River: What am I doing?
The Doctor: As you're told. Now. In the middle of a combat zone so we'll have to do the quick version. Captain Williams, say, "I consent and gladly give."
Rory: To what?
The Doctor: Just say it! Please.
Rory: I consent and gladly give.
The Doctor: I need you to say it too, mother of the bride.
Amy: I consent and gladly give.
The Doctor: Now, River. I'm about to whisper something in your ear and you have to remember it very very carefully and tell no one what I said. {he whispers}. I just told you my name. Now. There you go. River Song. Melody Pond. You're the woman who married me. And wife, I have a request. This world is dying and it's my fault. And I can't bear it another day. Please, help me. There isn't another way.
River: Then you may kiss the bride.
The Doctor: I'll make it a good one.
River: You better.

The Doctor: And you are forgiven. Always and completely forgiven.

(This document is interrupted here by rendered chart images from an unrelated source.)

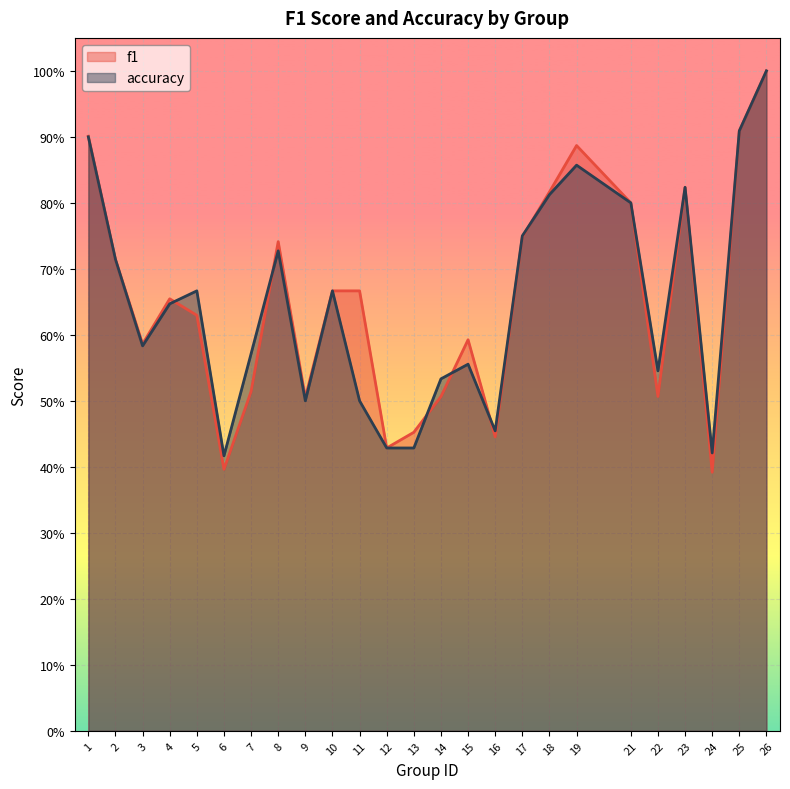

True or false: accuracy has a value of 0.2 at 9.

False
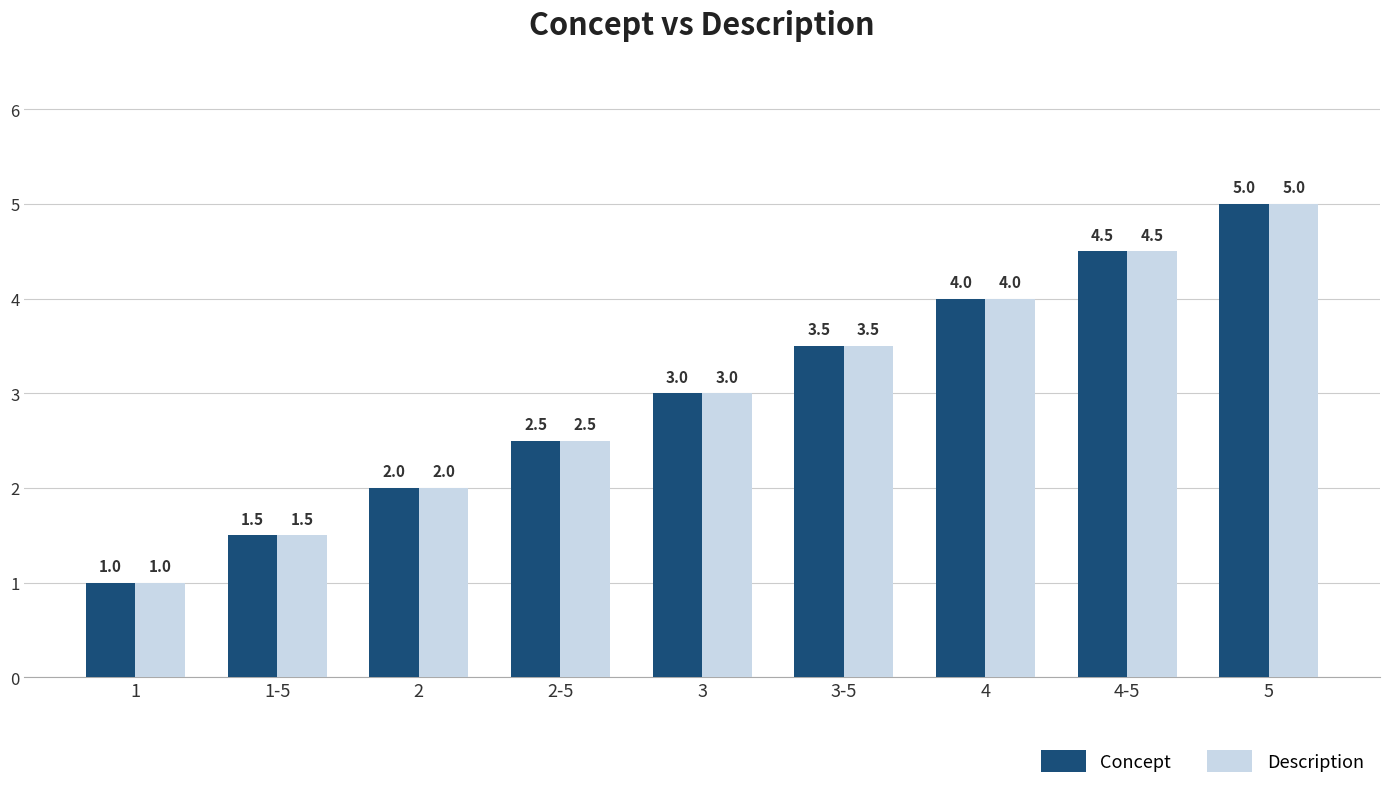

What is the value of the Concept bar at the 8th from the left?

4.5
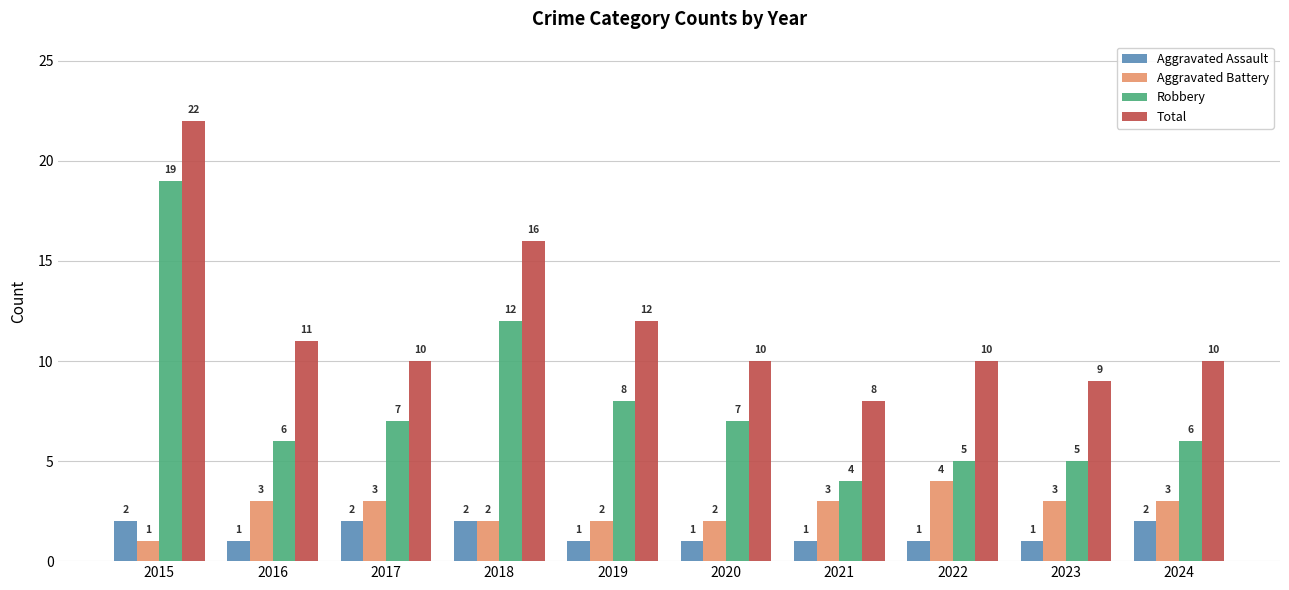

What is the sum of all Aggravated Assault values?

14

Carter: Is there nothing else we can do?
The Doctor: Actually, thinking about it.

The Doctor: Look into my eye.

The Doctor: The Teselecta. A Doctor in a Doctor suit. Time said I had to be on that beach so I dressed for the occasion. Barely got singed in that boat.
Dorium: So you're going to do this—let them all think you're dead?
The Doctor: it's the only way. Then they can all forget me. I got too big, Dorium. Too noisy. Time to step back into the shadows.
Dorium: And Doctor Song, in prison all her days?
The Doctor: Her days, yes. And her nights... well. That's between her and me, eh?
Dorium: So many secrets, Doctor. I'll help you keep them of course.
The Doctor: Well you're not exactly going anywhere are you?
Dorium: But you're a fool nonetheless. It's all still waiting for you. The Fields of Trensilore. The Fall of the Eleventh. And the question.
The Doctor: Goodbye Dorium.
Dorium: The first question! The question that must never be answered! Hidden in plain sight! The question you've been running from all your life! "Doctor Who." "Doctor Who." "Doctor Who"!